Le vent s’était levé, soulevant la neige folle pour la faire tourbillonner dans les airs. Des flocons s’accrochent dans les poils de ma barbe, s’accumulent sur l’épaule. On n’y voit plus à vingt pieds. Le ciel est cotonneux, les rayons du soleil ne percent pas au travers de cette couche de nuage blancs. Les cheveux de ma béarnaise dansent au gré des rafales de vent. D’ici quelques heures les températures risquent de faire un chute assez importante. Il ne fera pas bon trainer dehors. Même les loups rentreront dans leur tanière pour se tenir au chaud. La stèle elle reste stoïque face à ce déferlement météorologique. Elle en va vu d’autres. Ce ne sera pas non plus la dernière tempête qu’elle affrontera. La neige recouvre peu à peu le nom gravé sur la pierre, victoire éphémère du climat sur le temps qui passe. D’ici quelques jours ou au pire quelques semaines, Castera refleurira sur le grès. Désormais debout à ses côtés, la dextre se tend vers elle pour l’aider à se relever.


- Partons oui!

Les manteaux blanchissent à vue d’oeil et je n’aurais pas dû sortir sans gant. Les doigts se raidissent vite. La peau est sèche. Par dessus l’épaule d’Eudoxie, je m’adresse une dernière à sa mère.

- Permettez que je vous l’emprunte? Elle m’a promis une soirée gastronomique.

Sourire léger est adressé à la fille et clin d’oeil complice est envoyé à la mère. Un baiser de glace suit les salutations de départ, main dans la main gelée, il est temps de repartir se nicher au chaud. Les pas qui nous ont amené jusqu’ici sont presque effacés par la neige qui s’accumule. Ceux que nous laissons derrière nous sur le chemin du retour n’ont sans doute que quelques heures à vivre tout au plus. Le moment que nous venons de vivre fut riche en émotion: pour elle mais aussi pour moi. La vie va reprendre son cours normal et une ombre protectrice ne sera jamais loin.

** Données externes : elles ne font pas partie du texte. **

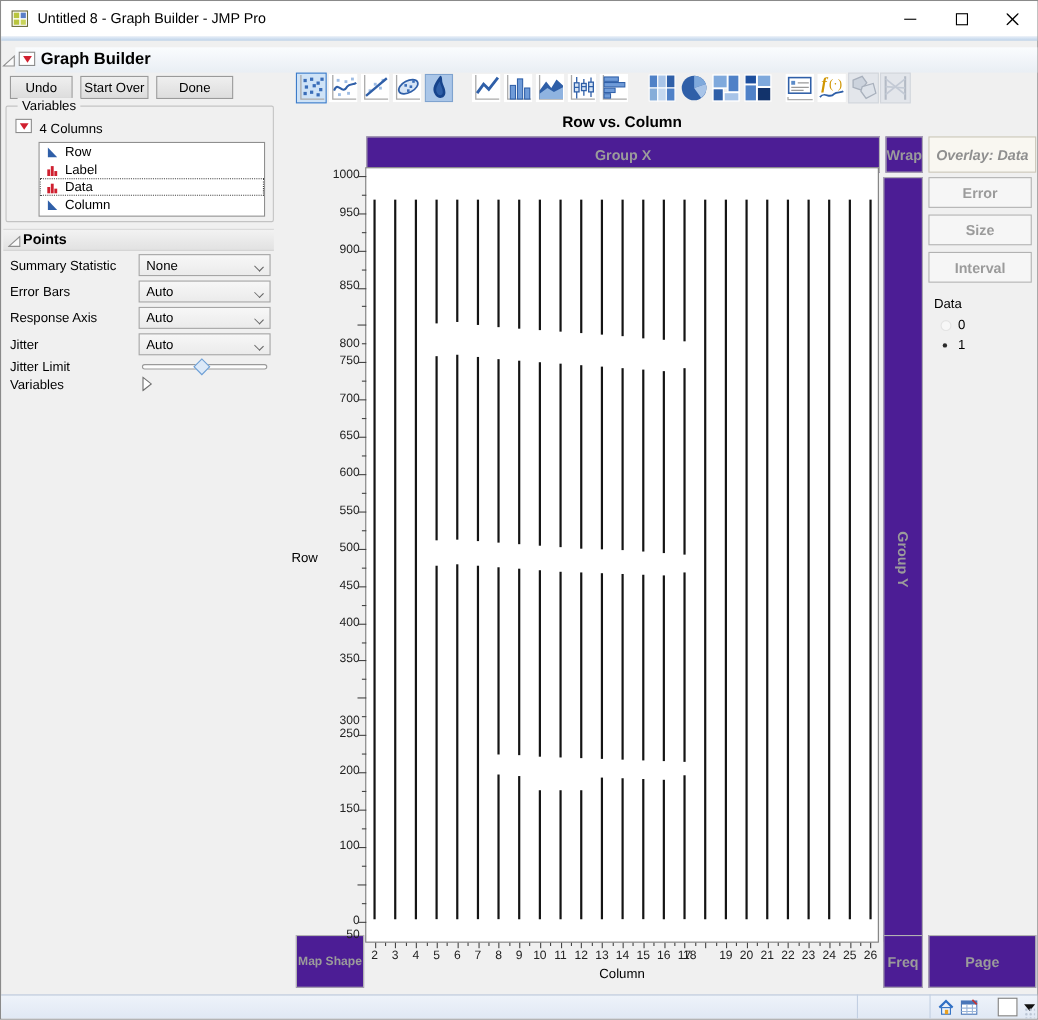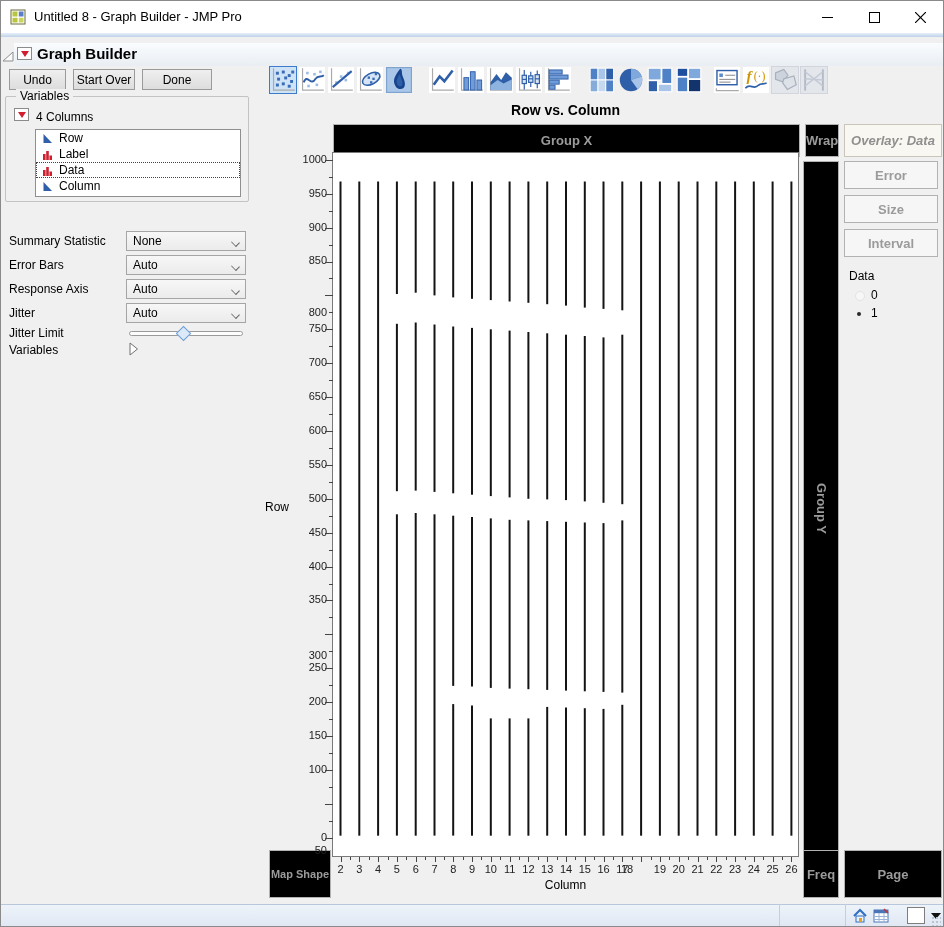"Group X" .zone { background: #000000 -> #4c1d95 }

- Tu sais, je crois qu’elle m’aime bien.

Présenter celui ou celle qui partage sa vie à ses parents n’est jamais une tâche facile. Les premières impressions donnent souvent le ton de cette nouvelle relation et l’on souhaite tous que nos parents approuvent nos décisions. Oui, vous allez me dire qu’ici, c’est une présentation un peu spéciale et j’en conviens mais l’important est la façon dont Eud la perçoit. Le bras passe autour de l’épaule dans un geste emprunt de connivences. Les visages sont fouettés par le vent, les capuches ont du mal à rester sur la tête. Cela fait longtemps que je n’ai pas vu ma mère et cela m’arrange: elle n’a que rarement apprécié mes décisions et le moins que l’on puisse dire c’est qu’elle n’a pas un caractère très affable. Et puis nos relations ont toujours été houleuses, à un point tel que je me suis imposé à son mariage sans même y avoir été invité.

Devant nous les rues sont recouvertes de neige, de la fumée s’échappe des cheminées des chaumières. Il n’y a pas un chat dans les rues. Enfin…non. Il n’y a qu’un chat dans les rues: toujours et encore le même félin qui me suit depuis le Périgord. Un chat blanc sur une neige blanche. Je ne sais même pas ce qu’il veut. Il va, il vient. Il est toujours là quand je le désire ailleurs. Nous a t-il vu au cimetière? Que fait-il dehors par ce temps? Pourtant l’expression consacrée est bien: « oiseau de mauvais augure ». Oiseau….pas félin.